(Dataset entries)
----
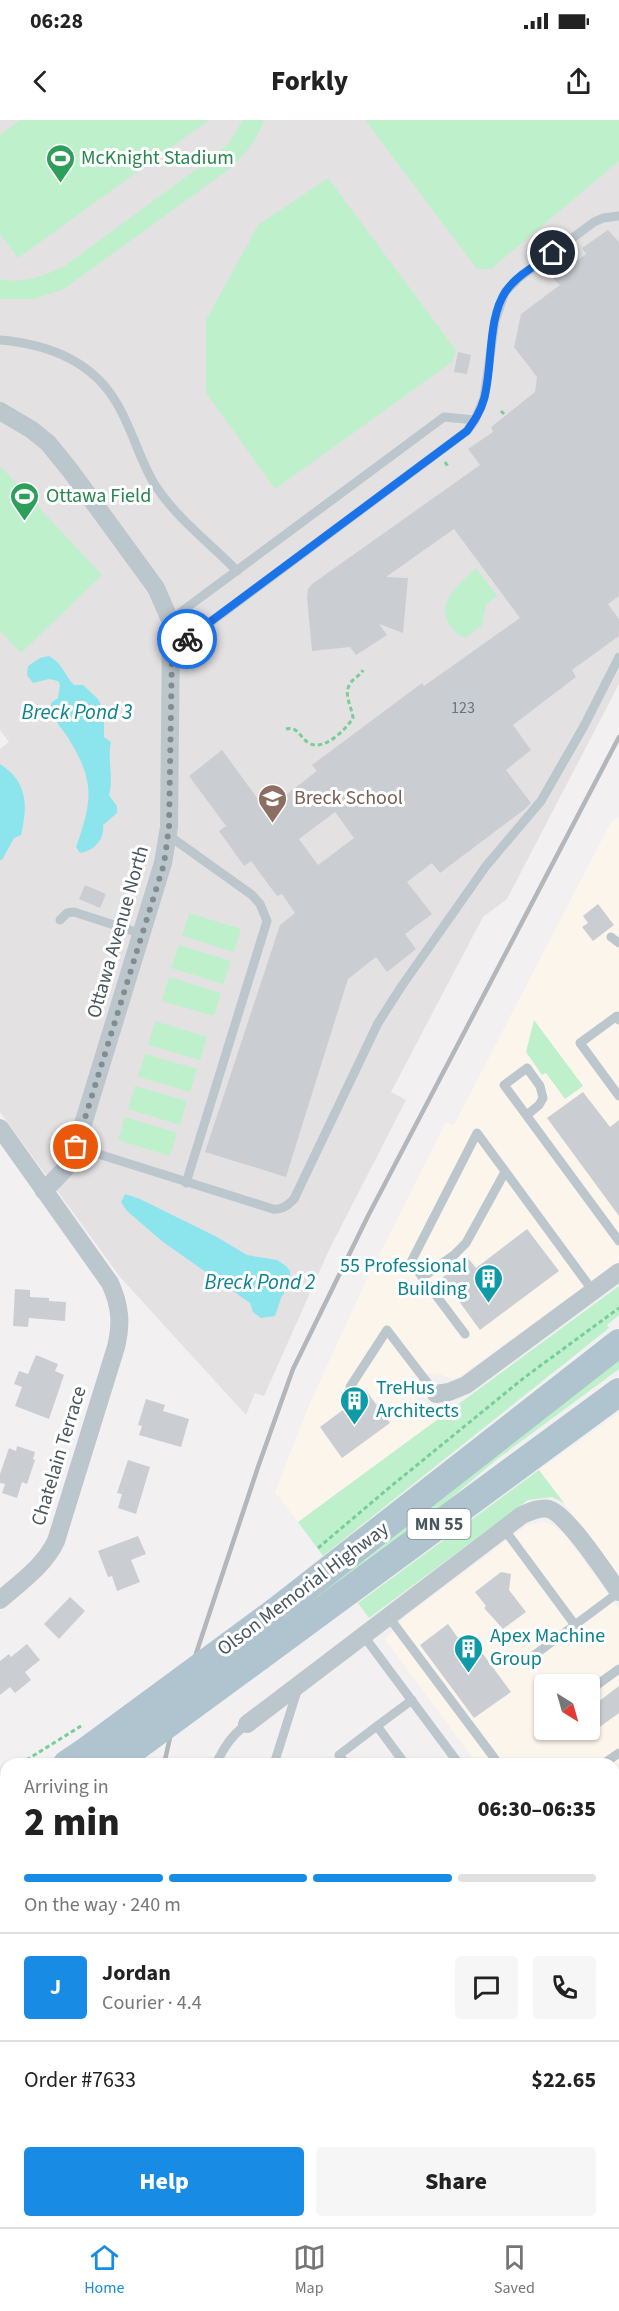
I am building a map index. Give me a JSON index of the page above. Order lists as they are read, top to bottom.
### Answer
{
  "streets": {
    "main road": ["MN 55", "Olson Memorial Highway"],
    "street": ["Ottawa Avenue North", "Chatelain Terrace"]
  },
  "crossings": [
    ["Ottawa Avenue North", "Chatelain Terrace"]
  ],
  "water": ["Breck Pond 3", "Breck Pond 2"],
  "places": {
    "sports": ["McKnight Stadium", "Ottawa Field"],
    "school or university": ["Breck School"],
    "building": ["55 Professional Building", "TreHus Architects", "Apex Machine Group"]
  },
  "house_numbers": ["123"],
  "north": "bottom right",
  "page": {
    "status": "06:28",
    "header": "Forkly",
    "heading": ["2 min", "Arriving in", "06:30–06:35"],
    "panel": [
      "Jordan",
      "Courier · 4.4",
      "Order #7633",
      "$22.65"
    ],
    "bar": "On the way · 240 m",
    "round": "J",
    "buttons": ["Help", "Share"],
    "tabs": ["Home", "Map", "Saved"]
  }
}
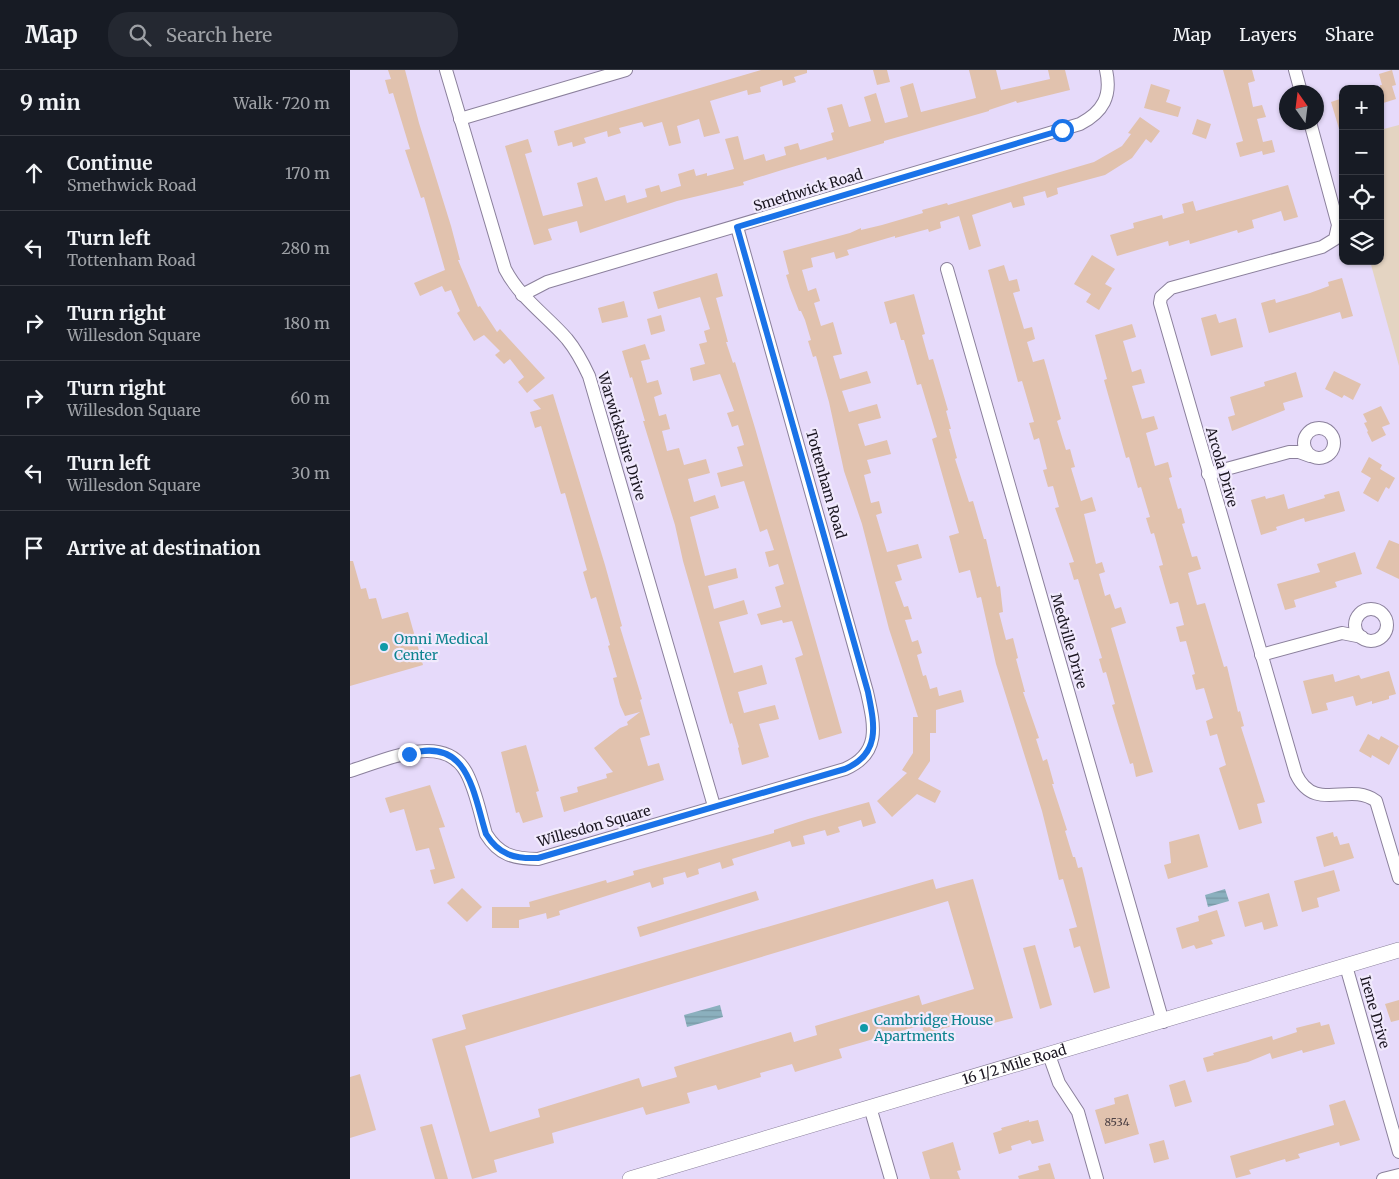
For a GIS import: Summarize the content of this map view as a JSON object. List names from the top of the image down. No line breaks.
{"streets":{"street":["Smethwick Road","Warwickshire Drive","Arcola Drive","Tottenham Road","Medville Drive","Willesdon Square","Irene Drive","16 1/2 Mile Road"]},"crossings":[["Smethwick Road","Warwickshire Drive"],["Smethwick Road","Tottenham Road"],["Warwickshire Drive","Willesdon Square"],["Tottenham Road","Willesdon Square"],["Medville Drive","16 1/2 Mile Road"],["Irene Drive","16 1/2 Mile Road"]],"places":["Omni Medical Center","Cambridge House Apartments"],"house_numbers":["8534"],"north":"top","page":{"header":"Map","search":"Search here","nav":["Map","Layers","Share"],"heading":["9 min","Walk · 720 m"],"map_buttons":["+","−"],"list":[["Continue","Smethwick Road","170 m"],["Turn left","Tottenham Road","280 m"],["Turn right","Willesdon Square","180 m"],["Turn right","Willesdon Square","60 m"],["Turn left","Willesdon Square","30 m"],"Arrive at destination"]}}
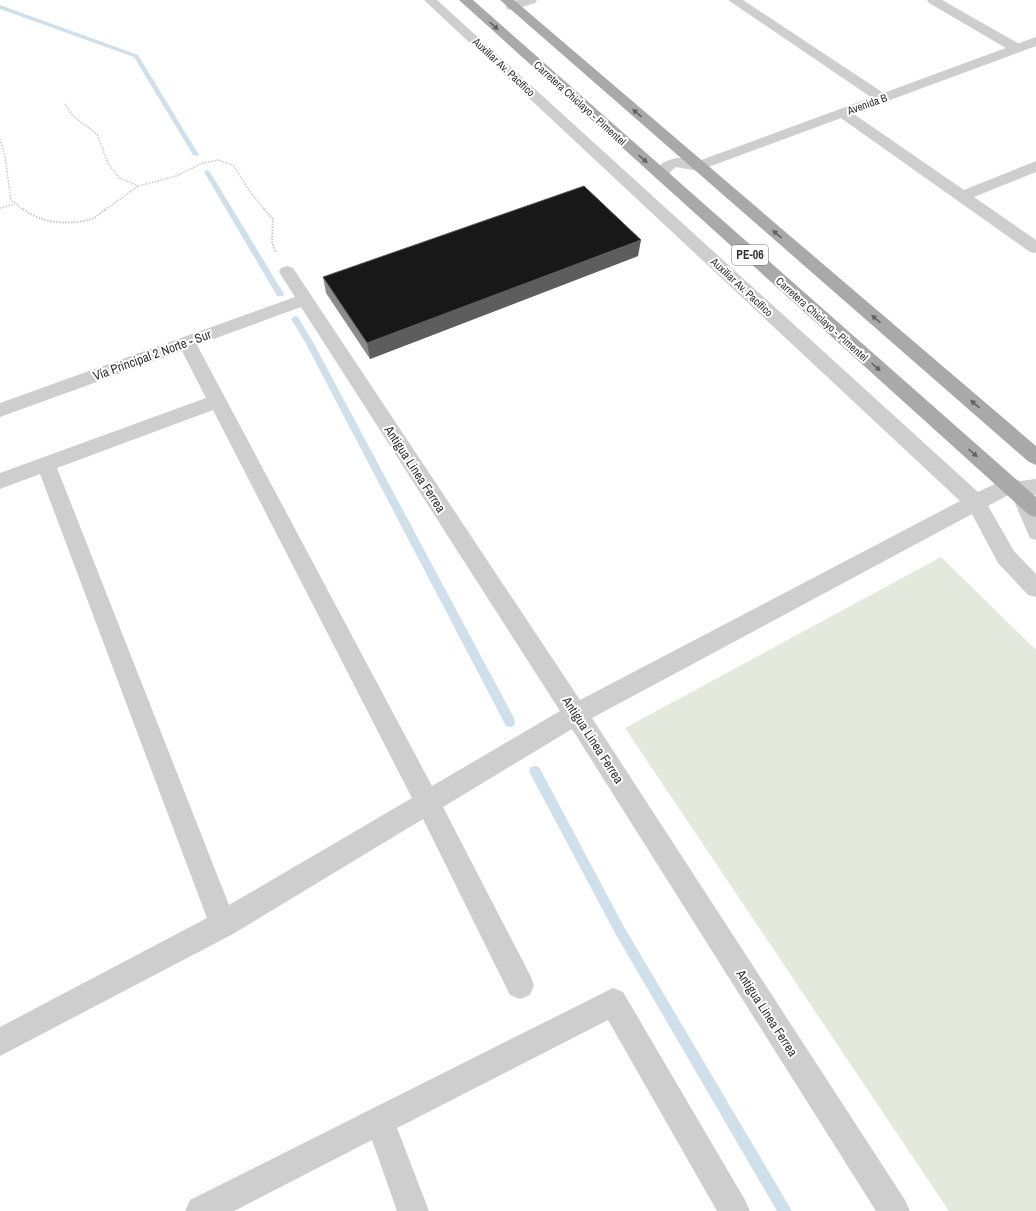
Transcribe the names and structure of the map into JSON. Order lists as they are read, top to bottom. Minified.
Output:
{"streets":{"main road":["Carretera Chiclayo - Pimentel","PE-06"],"street":["Auxiliar Av. Pacífico","Avenida B","Vía Principal 2 Norte - Sur","Antigua Linea Ferrea"]},"crossings":[["Avenida B","PE-06"],["Vía Principal 2 Norte - Sur","Antigua Linea Ferrea"]]}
----
## WHAT NEEDS TO BE DONE
Using the records above, report each line that contains the word "they" by copying it.

## RESPONSE AREA
I am building a map index. Give me a JSON index of the page above. Order lists as they are read, top to bottom.
Transcribe the names and structure of the map into JSON. Order lists as they are read, top to bottom. Minified.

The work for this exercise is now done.